Schoolboy Q’s Crash Talk album has finally struck a streaming service near you. The long-awaited third album from the Los Angeles MC was originally supposed to be released last year, but the shocking death of Q’s close friend Mac Miller understandably delayed the process. During a concert last September, Schoolboy Q told attendees that, “with my n—a gone right now, I just don’t feel right putting out an album,” he said. “As y’all can tell, I’m not my real self right now. I shouldn’t even be here, right now.”
He also told the crowd that “I’m just not ready to walk in the radio station and the first thing they ask me is ‘So Mac Miller…’ I’m not ready to deal with the questions they have. So right now I’m not ready to put nothing out right now.” For most gold-selling artists, the prospect of halting an album that’s already two years in the making would cause an issue with their label, no matter the circumstances behind the delay. The most manipulative PR machines would even look at his relationship with Mac as a ploy to guarantee an abundant press cycle. But luckily for Q, Kendrick Lamar, SZA, Jay Rock, and the rest of the ever-growing TDE movement, label founder Top Dawg, President Punch, and the rest of the team doesn’t bang like that.
It can be difficult to balance the demands of industry with the delicate, maddening process of artistry, but the LA-based label does it as well as anyone in rap. The patience they maintain with their artists has resulted in thoughtful, thematically rich work like SZA’s CTRL album, Q’s 2016 Blankface LP, and Kendrick Lamar’s entire oeuvre. While the rap world’s other behemoth collective Quality Control releases a deluge of music, TDE flips that strategy by giving their artists years to refine their work, knowing that high quality will foster a devoted fanbase. TDE represents one spectrum of the long-discussed music rollout debate: you can stay in fans’ face with bangers, or you can come around when you’re ready with music that will stay in fans’ hearts.
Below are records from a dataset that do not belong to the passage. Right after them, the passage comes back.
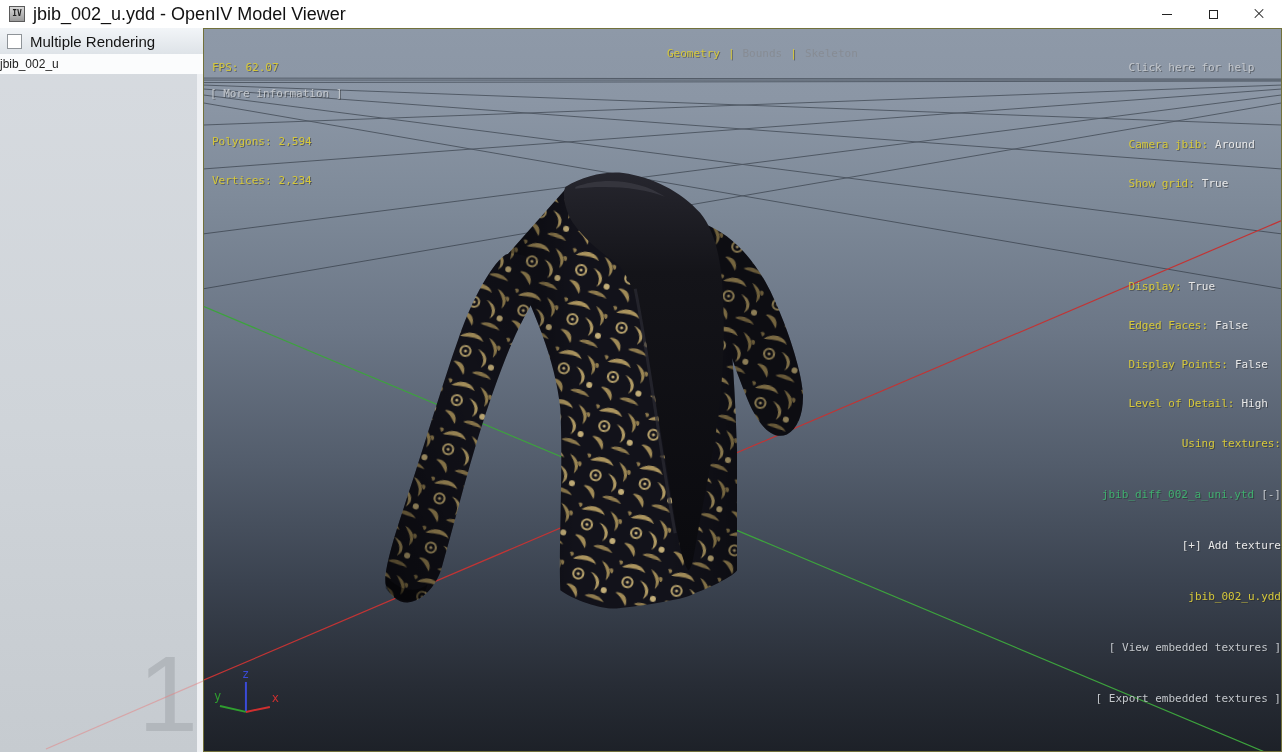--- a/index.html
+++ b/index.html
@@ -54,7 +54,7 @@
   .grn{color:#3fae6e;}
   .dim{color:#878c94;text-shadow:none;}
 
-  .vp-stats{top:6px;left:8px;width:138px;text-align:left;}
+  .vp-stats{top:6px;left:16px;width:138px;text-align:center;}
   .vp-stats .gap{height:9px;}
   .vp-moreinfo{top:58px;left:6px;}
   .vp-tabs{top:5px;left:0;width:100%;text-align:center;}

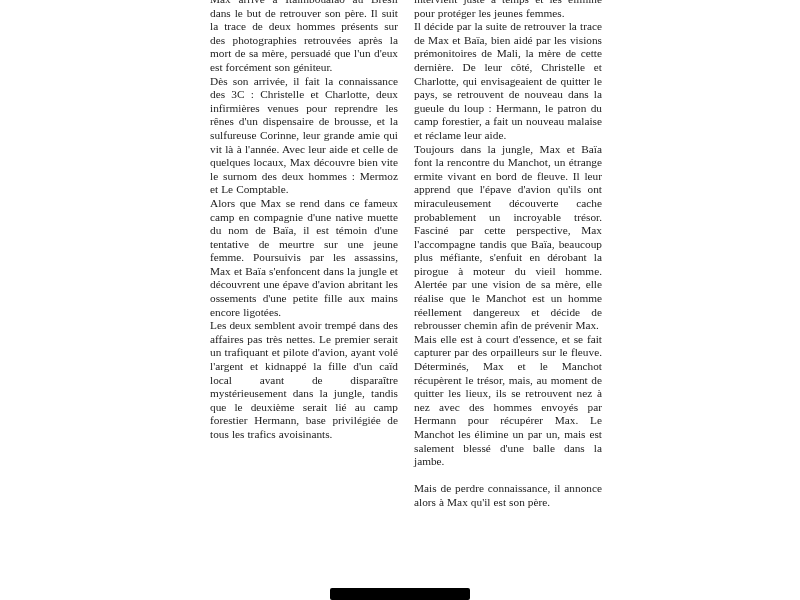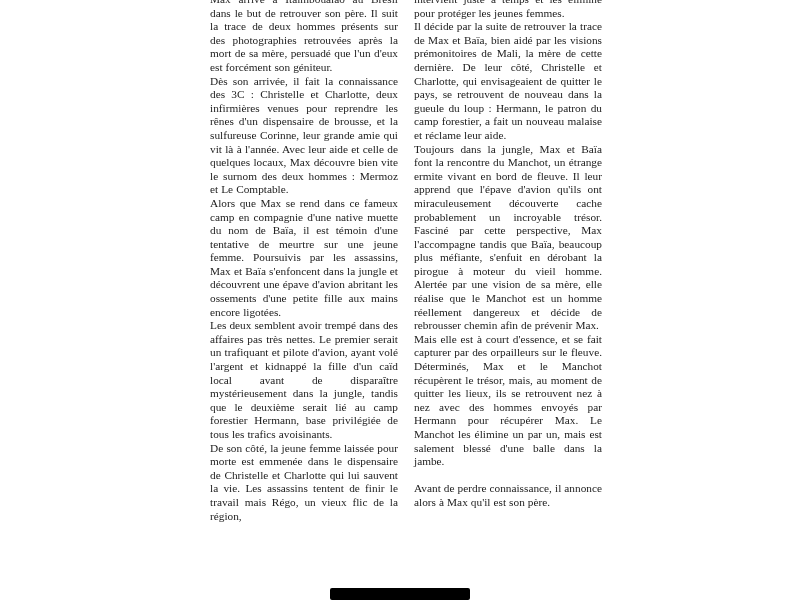--- a/index.html
+++ b/index.html
@@ -62,7 +62,6 @@
       <p>Dès son arrivée, il fait la connaissance des 3C : Christelle et Charlotte, deux infirmières venues pour reprendre les rênes d'un dispensaire de brousse, et la sulfureuse Corinne, leur grande amie qui vit là à l'année. Avec leur aide et celle de quelques locaux, Max découvre bien vite le surnom des deux hommes : Mermoz et Le Comptable.</p>
       <p>Alors que Max se rend dans ce fameux camp en compagnie d'une native muette du nom de Baïa, il est témoin d'une tentative de meurtre sur une jeune femme. Poursuivis par les assassins, Max et Baïa s'enfoncent dans la jungle et découvrent une épave d'avion abritant les ossements d'une petite fille aux mains encore ligotées.</p>
       <p>Les deux semblent avoir trempé dans des affaires pas très nettes. Le premier serait un trafiquant et pilote d'avion, ayant volé l'argent et kidnappé la fille d'un caïd local avant de disparaître mystérieusement dans la jungle, tandis que le deuxième serait lié au camp forestier Hermann, base privilégiée de tous les trafics avoisinants.</p>
-      <p>De son côté, la jeune femme laissée pour morte est emmenée dans le dispensaire de Christelle et Charlotte qui lui sauvent la vie. Les assassins tentent de finir le travail mais Régo, un vieux flic de la région,</p>
     </div>
 
     <div class="column">

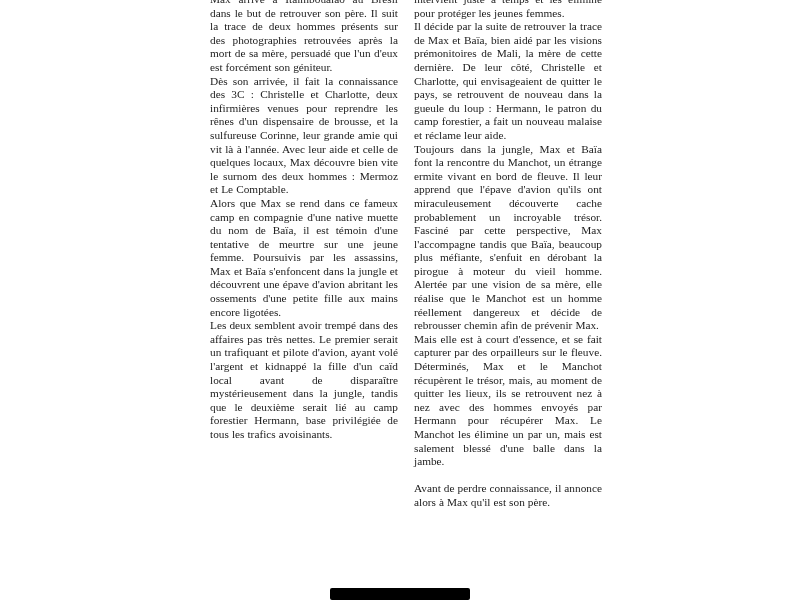--- a/index.html
+++ b/index.html
@@ -69,7 +69,7 @@
       <p>Il décide par la suite de retrouver la trace de Max et Baïa, bien aidé par les visions prémonitoires de Mali, la mère de cette dernière. De leur côté, Christelle et Charlotte, qui envisageaient de quitter le pays, se retrouvent de nouveau dans la gueule du loup : Hermann, le patron du camp forestier, a fait un nouveau malaise et réclame leur aide.</p>
       <p>Toujours dans la jungle, Max et Baïa font la rencontre du Manchot, un étrange ermite vivant en bord de fleuve. Il leur apprend que l'épave d'avion qu'ils ont miraculeusement découverte cache probablement un incroyable trésor. Fasciné par cette perspective, Max l'accompagne tandis que Baïa, beaucoup plus méfiante, s'enfuit en dérobant la pirogue à moteur du vieil homme. Alertée par une vision de sa mère, elle réalise que le Manchot est un homme réellement dangereux et décide de rebrousser chemin afin de prévenir Max.</p>
       <p>Mais elle est à court d'essence, et se fait capturer par des orpailleurs sur le fleuve. Déterminés, Max et le Manchot récupèrent le trésor, mais, au moment de quitter les lieux, ils se retrouvent nez à nez avec des hommes envoyés par Hermann pour récupérer Max. Le Manchot les élimine un par un, mais est salement blessé d'une balle dans la jambe.</p>
-      <p class="gap-before">Avant de perdre connaissance, il annonce alors à Max qu'il est son père.</p>
+      <p class="gap-before">Mais de perdre connaissance, il annonce alors à Max qu'il est son père.</p>
     </div>
 
   </div>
Schoolboy Q’s album could be fit to be a 2019 favorite like SZA’s CTRL was in 2017. The singer-songwriter’s bold debut was a result of grappling with anxiety, and self-doubt for over five years, and almost quitting music altogether. SZA’s worries were things that have torpedoed lesser artists careers or resulted in music that wasn’t true to their creative potential. Drake told the LA Times that his 2010 Thank Me Later debut was “rushed,” and that he “knew what he was capable of with a little more time.” He said his second album, 2011’s Take Care was the exact “album he wanted.” SZA obviously wasn’t in the stratosphere of Drake in terms of anticipation for her debut album, but she went through a similar reckoning of trying to figure out what album she wanted to release, or if she even wanted to release music at all.